Intelligence : Between Policy Success and Intelligence Failure

« Clearly, our duty as intelligence professionals is to look beyond the next horizon—not only to highlight key events around the globe, but to give policymakers a good idea of the factors that are likely to shape future developments.»

Remarks for CIA Director John O. Brennan as Prepared for Delivery at the Conference on the Ethos and Profession of Intelligence, George Washington University, Washington DC, October 27, 2015. Source : CIA.

Good morning everyone and welcome. Thank you for being part of what promises to be a day of lively, enlightening discussions on the ethos and profession of intelligence.

Speaking for all of us at CIA, we deeply appreciate the partnership of George Washington University in putting together this conference. GW has long been a powerhouse in the field of national security studies, and we are very fortunate to have members of its outstanding faculty and student body participating in today’s events.

I want to thank President Steven Knapp and everyone at GW for hosting us, with special thanks to Trustee Emeritus BJ Penn, Trustee Rick Knop, and of course Associate Vice President Frank Cilluffo and his team at GW’s Center for Cyber and Homeland Security.

Finally, I want to acknowledge the distinguished panelists and moderators who will be taking part in our discussions. Thank you all for taking time out of your busy schedules to share your wisdom and insights with us today.

CIA began this annual conference series last year with an event at Georgetown University. We did it because, like any other part of the US Government, the Agency and our Intelligence Community partners must have the trust and confidence of the citizens we serve in order to carry out our mission.

Earning that trust requires that we get out and explain our work, articulate our values, and lay out our fundamental motives and objectives. And the fact is, there are many aspects of our profession beyond the clandestine sphere that lend themselves to public discourse.

So in addition to providing an opportunity to engage with the people we serve, this conference provides a forum from which we can benefit from outside views and gain a better perspective on the issues we confront.

Each panel on today’s program will shed light on a major challenge facing our Agency and the broader Intelligence Community. These are subjects that CIA’s leadership team deals with every day. How we approach these challenges will determine the Agency’s success in keeping our Nation and allies safe and in advancing our shared interests throughout the world.

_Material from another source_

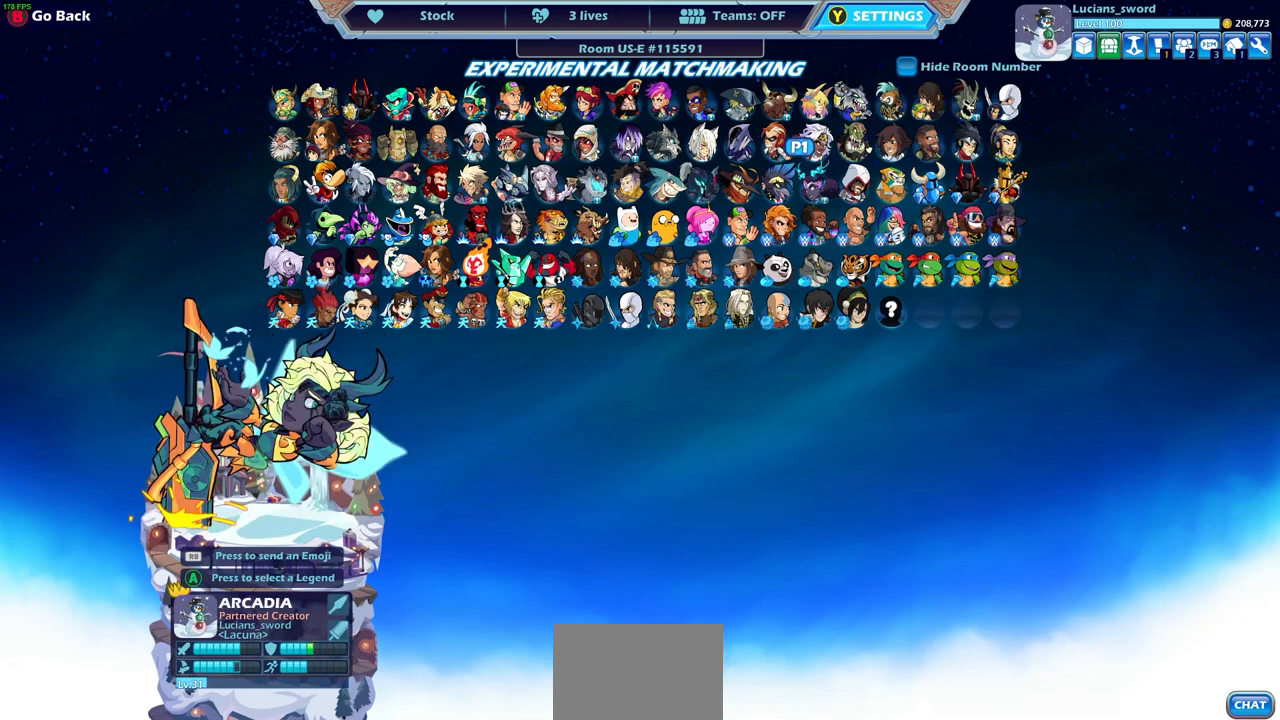
{"buttons": [], "left_stick": "center", "right_stick": "center", "events": [[83, "DPAD_DOWN", "up"], [183, "DPAD_RIGHT", "down"], [267, "DPAD_RIGHT", "up"], [367, "DPAD_RIGHT", "down"], [467, "DPAD_RIGHT", "up"]]}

The first panel, moderated by Gwen Ifill, will cover the unprecedented array of global threats we face today and are likely to face in the future. From traditional geopolitical rivalries and nationalism to the scourge of terrorism to an entire new domain for conflict, the cyber realm, America’s intelligence officers have never confronted a wider variety of potential dangers to national security.

The complexity of these challenges is compounded by the fact that crises can arise instantly in the age of social media—the so-called Arab Spring being a prime example. And along with the benefits that rapidly advancing technology brings to the world, it also empowers individuals and groups to commit acts of sabotage and disruption that, previously, only states could perpetrate.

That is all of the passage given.